= Task directions =
Set down every entry exactly as given. Pictures are to be left out.

= Records to process =
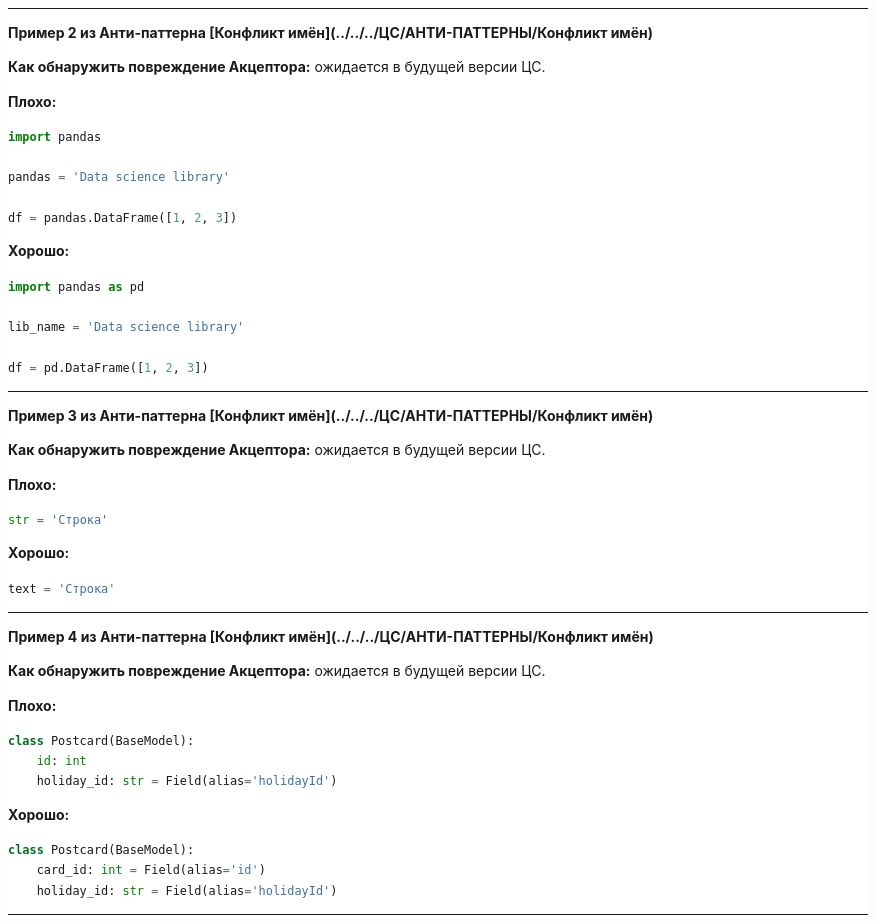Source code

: ***

**Пример 2 из Анти-паттерна [Конфликт имён](../../../ЦС/АНТИ-ПАТТЕРНЫ/Конфликт имён)**

**Как обнаружить повреждение Акцептора:** ожидается в будущей версии ЦС.

**Плохо:**
```python
import pandas

pandas = 'Data science library'

df = pandas.DataFrame([1, 2, 3])
```
**Хорошо:**
```python
import pandas as pd

lib_name = 'Data science library'

df = pd.DataFrame([1, 2, 3])
```

***

**Пример 3 из Анти-паттерна [Конфликт имён](../../../ЦС/АНТИ-ПАТТЕРНЫ/Конфликт имён)**

**Как обнаружить повреждение Акцептора:** ожидается в будущей версии ЦС.

**Плохо:**
```python
str = 'Строка'
```
**Хорошо:**
```python
text = 'Строка'
```

***

**Пример 4 из Анти-паттерна [Конфликт имён](../../../ЦС/АНТИ-ПАТТЕРНЫ/Конфликт имён)**

**Как обнаружить повреждение Акцептора:** ожидается в будущей версии ЦС.

**Плохо:**
```python
class Postcard(BaseModel):
    id: int
    holiday_id: str = Field(alias='holidayId')
```
**Хорошо:**
```python
class Postcard(BaseModel):
    card_id: int = Field(alias='id')
    holiday_id: str = Field(alias='holidayId')
```

***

= Response below =
Source code

: ***

**Пример 2 из Анти-паттерна [Конфликт имён](../../../ЦС/АНТИ-ПАТТЕРНЫ/Конфликт имён)**

**Как обнаружить повреждение Акцептора:** ожидается в будущей версии ЦС.

**Плохо:**
```python
import pandas

pandas = 'Data science library'

df = pandas.DataFrame([1, 2, 3])
```
**Хорошо:**
```python
import pandas as pd

lib_name = 'Data science library'

df = pd.DataFrame([1, 2, 3])
```

***

**Пример 3 из Анти-паттерна [Конфликт имён](../../../ЦС/АНТИ-ПАТТЕРНЫ/Конфликт имён)**

**Как обнаружить повреждение Акцептора:** ожидается в будущей версии ЦС.

**Плохо:**
```python
str = 'Строка'
```
**Хорошо:**
```python
text = 'Строка'
```

***

**Пример 4 из Анти-паттерна [Конфликт имён](../../../ЦС/АНТИ-ПАТТЕРНЫ/Конфликт имён)**

**Как обнаружить повреждение Акцептора:** ожидается в будущей версии ЦС.

**Плохо:**
```python
class Postcard(BaseModel):
    id: int
    holiday_id: str = Field(alias='holidayId')
```
**Хорошо:**
```python
class Postcard(BaseModel):
    card_id: int = Field(alias='id')
    holiday_id: str = Field(alias='holidayId')
```

***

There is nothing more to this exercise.